[TASK DIRECTIONS]
Reproduce word for word the stretch of the sermon from "With Hasdai playing" through "their non-Jewish neighbors.".

This is the fourth my series of four High Holy Day sermons on the topic "What does it mean to be Jewish and American?" (see below). In this sermon, I note the sociological similarities between the historical experience of Jews in America with the experience today of Muslims in America, and I urge the Jewish community to collaborate with and support our Muslim neighbors.
The Fast We Desire: Building a Community of Peace among Jews and Muslims
A Tale of Two Jewish Doctors. A Tale of Two Religious Communities.
Hasdai ibn Shaprut was born in the year 915 in Cordoba, Spain. His father, wealthy, pious, and philanthropic, was a patron of the Cordoban Jewish community. Hasdai grew up with private tutors in Hebraic studies and languages and quickly showed his aptitude. He moved on to study Latin with Christian clergy as well as the language called Romance, a dialect of Latin spoken by many contemporary Christians and Muslims.
Hasdai, like so many Jews today, chose to become a physician, and it was his medical expertise that won him the attention of the Spanish caliph, ‘Abd ar-Rahman III.
In the ongoing palace conspiracies, countless princes, whether in power or aspiring to the throne, fell victim to the poisons of scheming harem members. In this treacherous environment, Hasdai became an instant star with his rediscovery of an ancient compound that was considered to be effective not only against poisoning but also against jaundice, snakebites, impotence, and the plague. Overnight, Hasdai joined the council of the caliph’s doctors.
In his new position of prominence, it wasn’t long before Hasdai was appointed by the caliph as the head of the Jewish community, and he served as an emissary between the Muslim south and the Christian north. In fact, when politics in the Middle East became unstable, as we still know today they are wont to do, Hasdai was instrumental in formulating friendly relations between Muslim Cordoba and Christian Byzantium.
As a personal advisor to the caliph and his queen, Hasdai wielded considerable influence, and it was from this position of power that he made first contact with Joseph, the king of the Khazars, an entire nation that had mysteriously converted to Judaism two centuries earlier.
With Hasdai playing a central role, the Andalusian Spanish community entered a new era of independence and cultural autonomy. Muslims regarded Jews as a prized community, respecting them for their loyalty, intellect, and creativity. Centuries before the so-called Golden Age of Spain, Hasdai helped forge strong bonds between the Jews of Cordoba and their non-Jewish neighbors.
Two hundred years later, Cordoba saw the birth of another promising Jewish doctor. Moses ben Maimon, later called Maimonides, was forced to flee his home when a fanatical fundamentalist Muslim dynasty invaded Spain in 1147. Maimonides eventually settled in Cairo, Egypt, under the rule of more moderate Muslims, and there he became a renowned scholar with the financial support of his brother, David.
Tragically, David’s boat capsized in 1173, leaving the forty-year-old Maimonides penniless and depressed. Forced to work for pay, Maimonides quickly became regarded as a highly effective physician. One of his clients was al-Afdal, the son and vizier of Saladin, the sultan of Egypt. Al-Afdal was a lover of rare books, a skilled military and financial administrator, a writer, and also, according to some accounts, and luckily for our hero, a hypochondriac. In 1187, when al-Afdal fell seriously ill, he had Maimonides brought into the official council of doctors. From here, Maimonides achieved world-renown both as a physician and as a Jewish leader.

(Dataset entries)
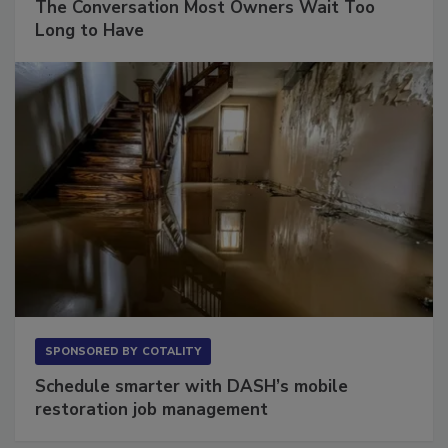
The Conversation Most Owners Wait Too
Long to Have
SPONSORED BY
COTALITY
Schedule smarter with DASH’s mobile
restoration job management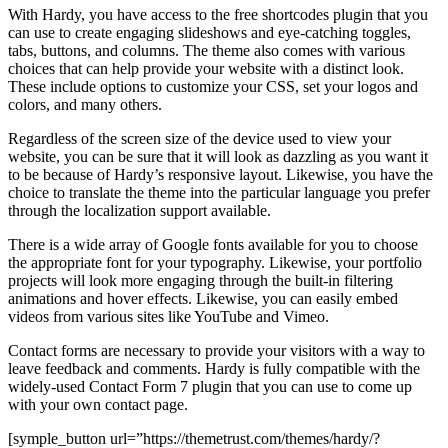
With Hardy, you have access to the free shortcodes plugin that you
can use to create engaging slideshows and eye-catching toggles,
tabs, buttons, and columns. The theme also comes with various
choices that can help provide your website with a distinct look.
These include options to customize your CSS, set your logos and
colors, and many others.
Regardless of the screen size of the device used to view your
website, you can be sure that it will look as dazzling as you want it
to be because of Hardy’s responsive layout. Likewise, you have the
choice to translate the theme into the particular language you prefer
through the localization support available.
There is a wide array of Google fonts available for you to choose
the appropriate font for your typography. Likewise, your portfolio
projects will look more engaging through the built-in filtering
animations and hover effects. Likewise, you can easily embed
videos from various sites like YouTube and Vimeo.
Contact forms are necessary to provide your visitors with a way to
leave feedback and comments. Hardy is fully compatible with the
widely-used Contact Form 7 plugin that you can use to come up
with your own contact page.
[symple_button url=”https://themetrust.com/themes/hardy/?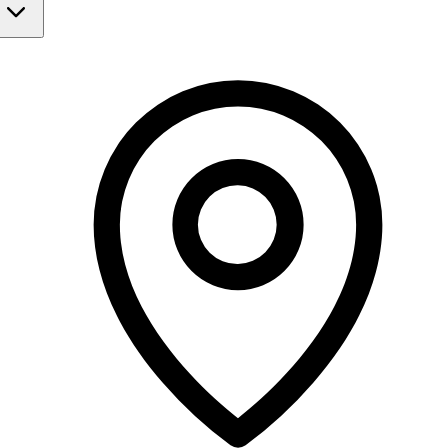
Monday
Closed
Tuesday
Closed
Wednesday
Closed
Thursday
9:00 AM - 8:00 PM
Friday
Closed
Saturday
Closed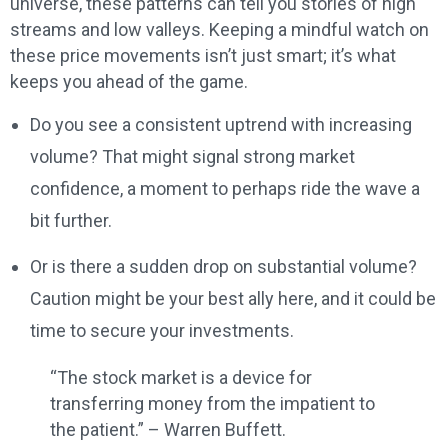
universe, these patterns can tell you stories of high
streams and low valleys. Keeping a mindful watch on
these price movements isn’t just smart; it’s what
keeps you ahead of the game.
Do you see a consistent uptrend with increasing
volume? That might signal strong market
confidence, a moment to perhaps ride the wave a
bit further.
Or is there a sudden drop on substantial volume?
Caution might be your best ally here, and it could be
time to secure your investments.
“The stock market is a device for
transferring money from the impatient to
the patient.” – Warren Buffett.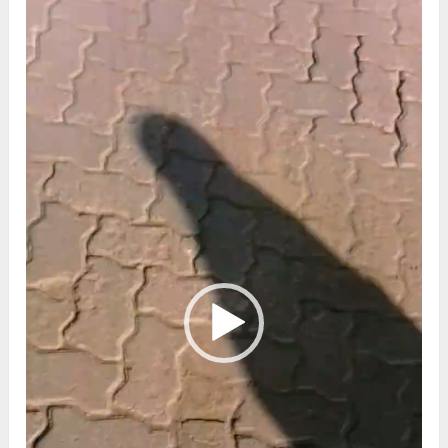
Player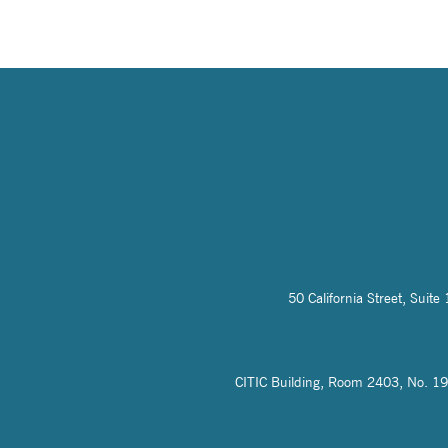
50 California Street, Sui
CITIC Building, Room 2403, No. 19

[ANSWER AREA]
With Hasdai playing a central role, the Andalusian Spanish community entered a new era of independence and cultural autonomy. Muslims regarded Jews as a prized community, respecting them for their loyalty, intellect, and creativity. Centuries before the so-called Golden Age of Spain, Hasdai helped forge strong bonds between the Jews of Cordoba and their non-Jewish neighbors.